04-18, 10:20–10:55 (US/Eastern), Auditorium 4
Data system interoperability remains a significant challenge in open source ecosystems, with high costs in development time and resources when moving data across complex infrastructures. The Apache Arrow project offers a standardized solution to reduce these integration challenges.
Will Ayd (Apache Arrow Committer and pandas maintainer) and Matt Topol (Apache Arrow PMC Member and author of "In Memory Analytics with Apache Arrow") will discuss how Apache Arrow is changing the data landscape. A brief overview of Arrow standards will be provided, while also reviewing real world implementations of where the Arrow specification has driven down the cost of data interoperability.
The Apache Arrow project has been drastically improving the way analytical tools perform, interoperate, and scale. However, as Arrow is primarily used by developers, much of those improvements are happening "behind the scenes," leaving many uninformed as to what exactly Apache Arrow is.
In this talk, we will provide a more formal definition of Apache Arrow, and discuss its various components that collectively are helping to revolutionize the data landscape. We will also take some time to explore how popular Python packages like pandas, polars, and pantab have been leveraging Apache Arrow for interoperability between utilities, while also having an open discussion as to what can still be done.
By the end of this talk, users will have an appreciation of how Apache Arrow is powering their Python (and non-Python!) libraries today, and how it will shape the data landscape going forward. Topics like Arrow Flight, Arrow Flight SQL, Arrow ADBC, and nanoarrow will be discussed, and attendees will gain a deeper understanding of how these technologies are evolving the way data is used in embedded environments, relational databases, HTTP exchanges, AI applications, and more.
No previous knowledge expected
Will Ayd is the author of the Pandas Cookbook, Third Edition, and has served as a maintainer of the pandas project since 2018. Will is also a Committer to the Apache Arrow project, and has helped improve countless more open source data libraries.
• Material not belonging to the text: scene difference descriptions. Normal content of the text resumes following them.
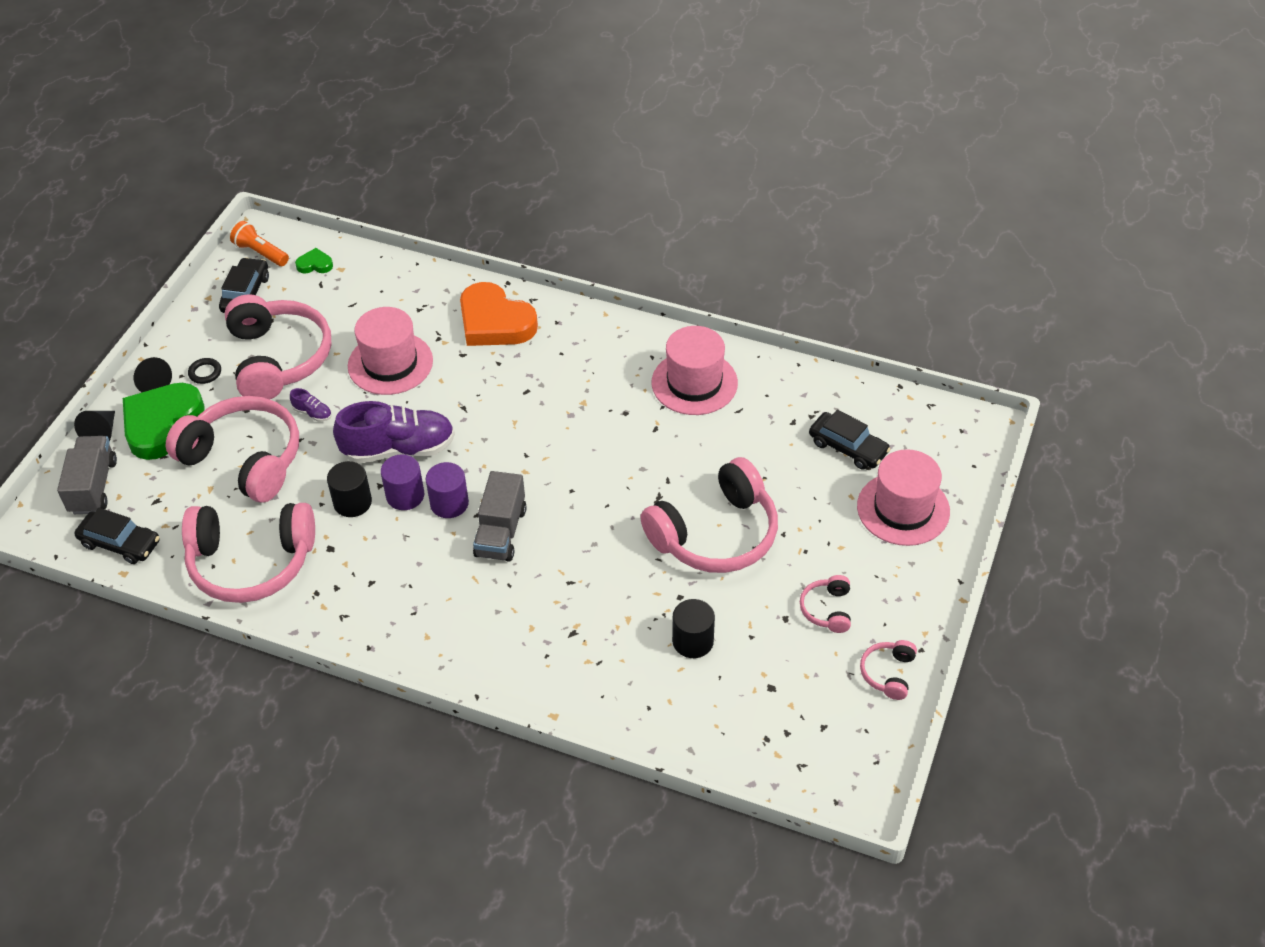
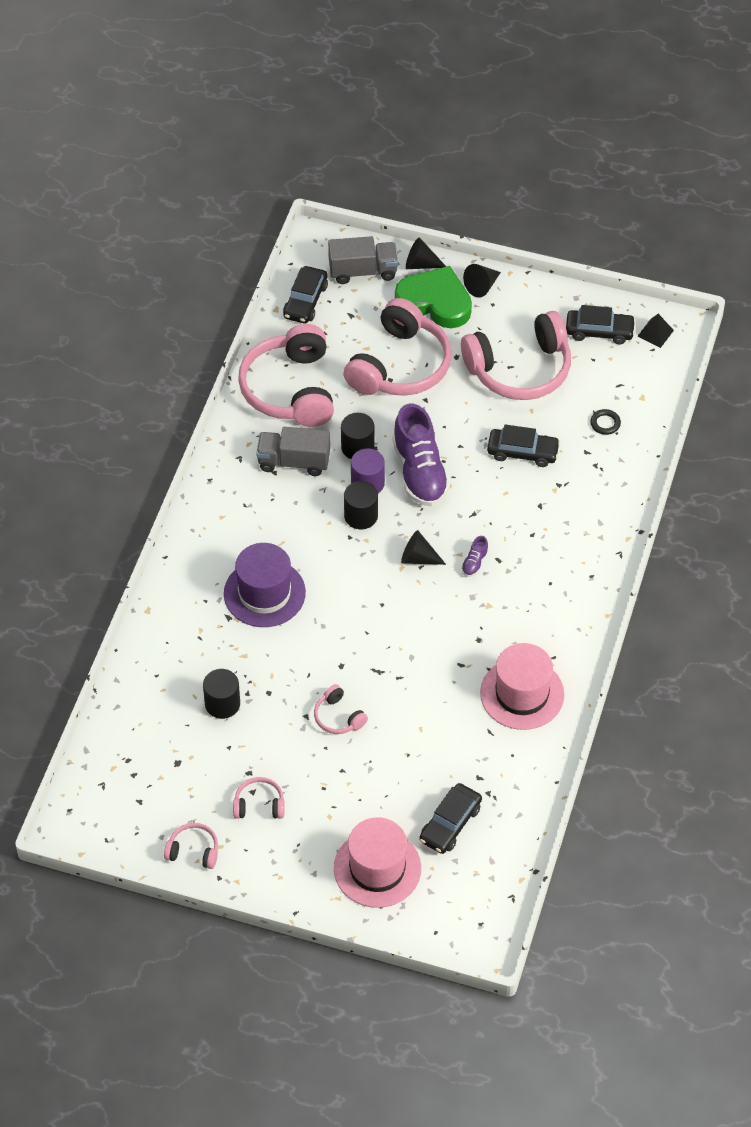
camera: 85 degrees right, 5 degrees up
black ring [188,358,221,384] -> black ring moved to [590,409,621,435]
orange flashlight [230,221,289,266] -> black pyramid [637,314,674,348]
purple shoe [290,388,332,422] -> purple shoe moved to [461,536,489,577]
green heart [295,248,333,274] -> none
pink hat [348,307,433,395] -> black car [487,424,560,467]
purple cylinder [426,462,469,518] -> black cylinder [344,481,378,529]
orange heart [460,282,538,346] -> none
grey truck [473,471,527,562] -> grey truck moved to [256,427,330,476]
pink headphones [640,457,778,573] -> pink headphones [314,684,368,734], size x0.44
none -> purple hat [224,543,306,627]
none -> black cone [401,530,446,565]

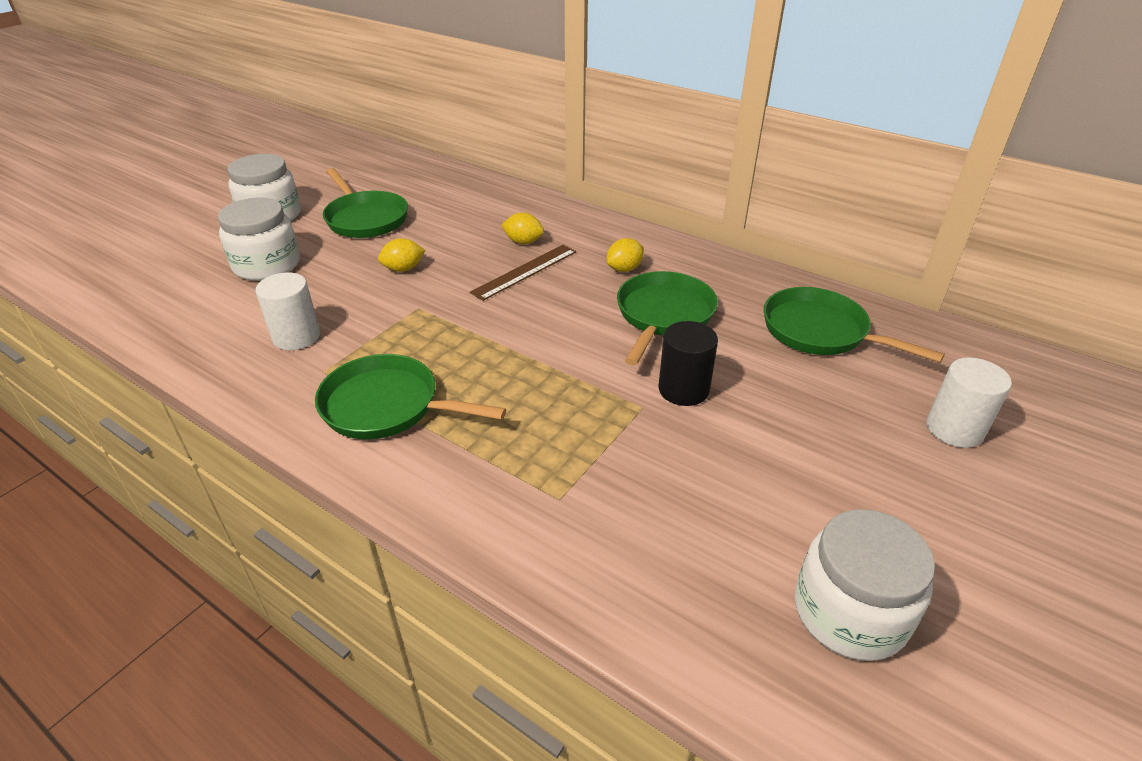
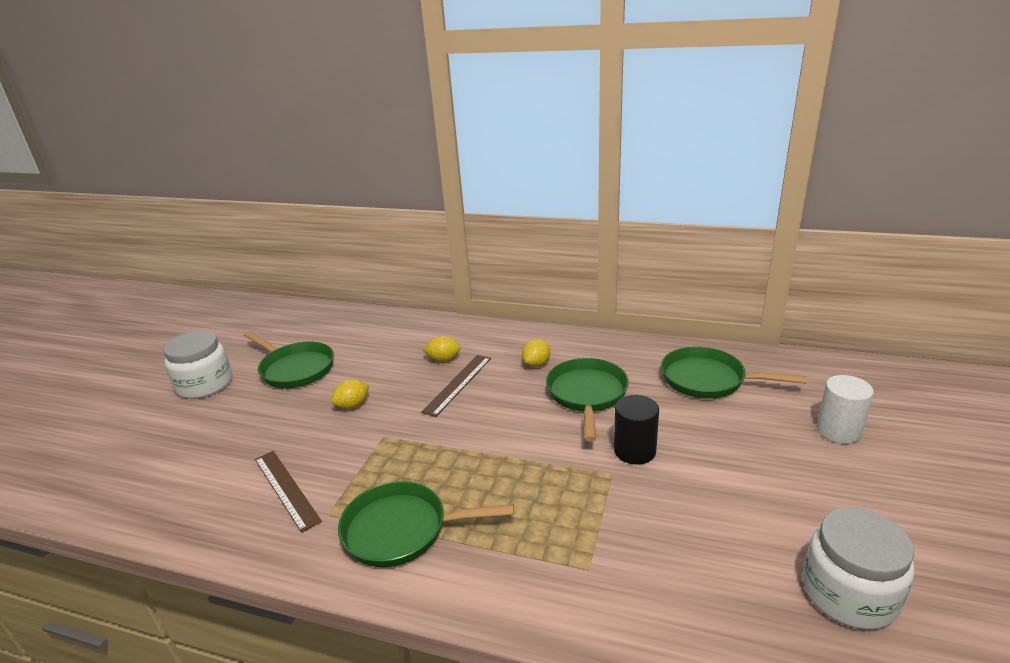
camera: 15 degrees left, 10 degrees down
white jar [218,197,300,281] -> none
white cylinder [255,272,320,350] -> brown ruler [255,451,322,533]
In his day job, Will helps clients in the Retail and Apparel spaces optimize cloud data platforms in AWS and GCP, while also providing strategy and training around the use of open source technology in enterprise settings.
Hailing from the faraway land of Brentwood, NY and currently residing in the rolling hills of Connecticut, Matt Topol has always been passionate about software. After graduating from Brooklyn Polytechnic (now NYU-Poly), he joined FactSet Research Systems, Inc. in 2009 developing financial software. In the time since, Matt has worked in infrastructure and application development, has lead development teams, and architected large-scale distributed systems for processing analytics on financial data. Matt is a PMC member for the Apache Arrow project, frequently enhancing the Golang library among other enhancements and helping to grow the Arrow Community. Recently, Matt wrote the first and only book on Apache Arrow "In-Memory Analytics with Apache Arrow" and joined Voltron Data in order to work on the Apache Arrow libraries full time and grow the Arrow Golang community.
In his spare time, Matt likes to bash his head against a keyboard, develop/run delightfully demented games of fantasy for his victims--er--friends, and share his knowledge with anyone interested who'll listen to his rants.